Keven Feger stand nicht erst seit diesem Jahr auf der Wunschliste der sportlichen Verantwortlichen des FC 08 Villingen. Der aus dem Kinzigtal stammende Rechtsverteidiger weckte bereits vor zwei Jahren erstmals das Interesse von Villingens Trainer Jago Maric, der den damaligen Spieler des Offenburger FV zum FC 08 lotsen wollte. Damals verhinderte aber Fegers berufliche Situation einen Wechsel in den Schwarzwald. Ähnlich lief es im vergangenen Jahr ab, als erneut ein Wechsel Fegers, mittlerweile in Diensten des SV Oberachern, ein zweites Mal scheiterte.

Aller guten Dinge sind jedoch drei. Nun ist der selbstständige Vermögensberater im dritten Versuch im Schwarzwald angekommen. „Die Perspektive in Villingen war für mich schon immer reizvoll. Ich habe von diesem Verein stets nur Gutes gehört. In diesem Jahr hat glücklicherweise alles gepasst, sodass der Wechsel zustande kam“, freut sich Keven Feger, der in seiner neuen sportlichen Heimat keiner langen Anlaufzeit bedurfte: „Für mich persönlich läuft es bisher fast perfekt. Ich fühle mich in der Mannschaft, im Umfeld des Vereins und im Stadion sehr wohl. Hier läuft vieles sehr professionell ab.“

Auch auf dem Platz fand sich der vielseitig auf der rechten Außenbahn einsetzbare Rechtsfuß schnell zurecht. Sowohl im DFB-Pokal als auch in den vergangenen fünf der sechs bisherigen Oberliga-Spiele gehörte der Neuzugang der Startelf an. Dass Feger sich sofort einen Status als Stammspieler erarbeitete, kommt für ihn nicht allzu überraschend. „Ich weiß, was ich kann. Schon in den Gesprächen bezüglich meines Wechsels hat mir der Trainer erklärt, dass ich spielen werde, wenn ich meine Leistung bringe.“ Nach einem nicht nur für die Mannschaft, sondern auch für Feger persönlich durchwachsenen Saisonstart hat sich der Flügelspieler zuletzt stabilisiert und möchte den positiven Trend der vergangenen Wochen fortsetzen. „Im Vergleich zum Liga-Auftakt haben wir uns gefangen. Jetzt läuft es richtig gut.
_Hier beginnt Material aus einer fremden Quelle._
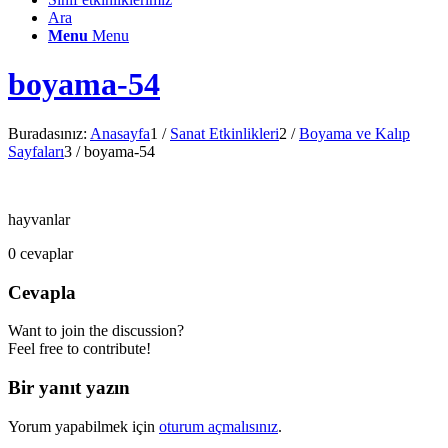
Ara
Menu
Menu
boyama-54
Buradasınız:
Anasayfa
1
/
Sanat Etkinlikleri
2
/
Boyama ve Kalıp
Sayfaları
3
/
boyama-54
hayvanlar
0
cevaplar
Cevapla
Want to join the discussion?
Feel free to contribute!
Bir yanıt yazın
Yorum yapabilmek için
oturum açmalısınız
.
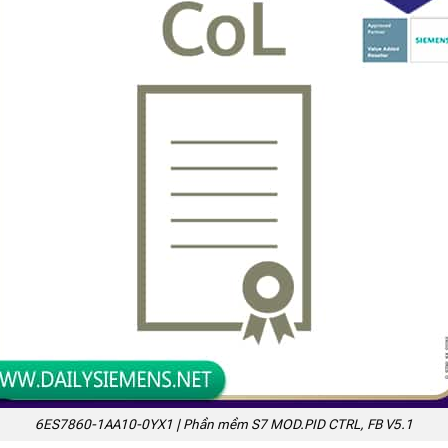
6ES7860-1AA10-0YX1 | Phần mềm S7 MOD.PID CTRL, FB V5.1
Wir haben uns bei den Standardsituationen verbessert, viel bessere Abstände und das Mannschaftsgefüge stimmt.“ An den Saisonzielen hat der verpatzte Start in der Oberliga nichts geändert. „Wenn wir am Samstag in Ravensburg drei Punkte mitnehmen, sind wir oben dabei. Die Liga ist sehr ausgeglichen und die Tabelle noch sehr eng. Wir haben noch alle Möglichkeiten.“

Persönliche Ziele steckt sich Keven Feger nicht. „Ich möchte einfach nur gesund bleiben“, sagt der 28-Jährige. Vielmehr steht für ihn der mannschaftliche Erfolg im Vordergrund. „Wir wollen in der Liga oben mitspielen und vielleicht wieder den Verbandspokal gewinnen.“ Dann wäre ihm womöglich das dritte DFB-Pokalspiel seiner Karriere vergönnt. Mit dem Offenburger FV spielte er im Jahr 2012 bereits 26 Minuten lang gegen den FC St. Pauli, in diesem August stand er über die kompletten 120 Minuten für die Nullachter gegen Fortuna Düsseldorf auf dem Platz. „Das war ein überragendes Erlebnis. Das Stadion, das Wetter, der spannende Spielverlauf – es war alles fast ideal.“ Zur Perfektion fehlte nur ein Sieg. Vielleicht gelingt ihm dieser im dritten Anlauf im DFB-Pokal – ähnlich wie bei seinem Wechsel zum FC 08 Villingen.